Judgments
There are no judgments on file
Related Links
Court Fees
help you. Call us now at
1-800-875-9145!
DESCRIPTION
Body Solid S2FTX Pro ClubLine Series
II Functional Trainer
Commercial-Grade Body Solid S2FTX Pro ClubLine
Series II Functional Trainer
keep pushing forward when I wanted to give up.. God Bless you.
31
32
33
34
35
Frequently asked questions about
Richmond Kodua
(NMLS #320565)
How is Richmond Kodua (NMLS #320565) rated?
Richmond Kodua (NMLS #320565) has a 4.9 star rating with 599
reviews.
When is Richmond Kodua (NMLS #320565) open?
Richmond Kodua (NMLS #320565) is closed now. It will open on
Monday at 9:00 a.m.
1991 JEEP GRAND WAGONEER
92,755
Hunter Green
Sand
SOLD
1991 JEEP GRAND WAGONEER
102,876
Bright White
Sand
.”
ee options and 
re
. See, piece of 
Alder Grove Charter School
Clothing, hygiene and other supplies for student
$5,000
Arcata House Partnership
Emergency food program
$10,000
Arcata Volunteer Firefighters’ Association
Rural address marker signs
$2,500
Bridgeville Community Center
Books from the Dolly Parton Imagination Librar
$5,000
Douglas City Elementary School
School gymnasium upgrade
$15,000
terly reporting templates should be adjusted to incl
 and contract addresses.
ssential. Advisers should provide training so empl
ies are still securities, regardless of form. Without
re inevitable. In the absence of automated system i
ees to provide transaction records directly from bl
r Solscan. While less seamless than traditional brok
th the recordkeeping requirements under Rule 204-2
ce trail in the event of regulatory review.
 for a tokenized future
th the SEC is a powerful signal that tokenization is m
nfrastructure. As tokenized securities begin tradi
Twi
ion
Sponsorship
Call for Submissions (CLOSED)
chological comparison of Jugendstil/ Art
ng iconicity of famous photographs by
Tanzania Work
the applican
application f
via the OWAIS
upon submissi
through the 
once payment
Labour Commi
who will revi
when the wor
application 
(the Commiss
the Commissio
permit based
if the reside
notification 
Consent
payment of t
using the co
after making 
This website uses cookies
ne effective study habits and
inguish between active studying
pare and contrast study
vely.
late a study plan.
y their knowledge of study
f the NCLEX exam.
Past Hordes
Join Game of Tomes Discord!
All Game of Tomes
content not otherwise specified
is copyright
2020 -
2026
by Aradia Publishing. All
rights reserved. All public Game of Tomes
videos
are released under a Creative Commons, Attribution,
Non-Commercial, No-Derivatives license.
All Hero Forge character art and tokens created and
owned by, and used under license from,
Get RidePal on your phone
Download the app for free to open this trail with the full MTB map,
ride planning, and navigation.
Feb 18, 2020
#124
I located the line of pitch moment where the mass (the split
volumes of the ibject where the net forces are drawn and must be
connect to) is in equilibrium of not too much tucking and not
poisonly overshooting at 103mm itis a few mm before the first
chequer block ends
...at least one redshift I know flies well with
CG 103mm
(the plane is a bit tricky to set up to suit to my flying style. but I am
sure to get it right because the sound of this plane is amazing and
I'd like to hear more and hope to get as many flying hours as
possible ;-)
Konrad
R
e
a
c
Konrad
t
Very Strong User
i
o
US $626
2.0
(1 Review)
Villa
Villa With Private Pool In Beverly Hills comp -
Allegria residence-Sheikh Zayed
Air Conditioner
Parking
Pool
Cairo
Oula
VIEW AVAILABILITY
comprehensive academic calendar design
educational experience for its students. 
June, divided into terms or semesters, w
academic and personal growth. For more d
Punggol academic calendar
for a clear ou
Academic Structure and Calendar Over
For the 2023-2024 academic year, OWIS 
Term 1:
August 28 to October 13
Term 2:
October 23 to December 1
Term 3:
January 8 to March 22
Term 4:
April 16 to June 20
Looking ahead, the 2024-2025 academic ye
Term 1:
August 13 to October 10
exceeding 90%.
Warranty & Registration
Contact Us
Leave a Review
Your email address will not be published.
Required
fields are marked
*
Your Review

———

— Task description —
Copy the rows above word for word, from the first line up to and including the line containing "How is Richmond Kodua (NMLS #320565) rated?".

— Written response —
Judgments
There are no judgments on file
Related Links
Court Fees
help you. Call us now at
1-800-875-9145!
DESCRIPTION
Body Solid S2FTX Pro ClubLine Series
II Functional Trainer
Commercial-Grade Body Solid S2FTX Pro ClubLine
Series II Functional Trainer
keep pushing forward when I wanted to give up.. God Bless you.
31
32
33
34
35
Frequently asked questions about
Richmond Kodua
(NMLS #320565)
How is Richmond Kodua (NMLS #320565) rated?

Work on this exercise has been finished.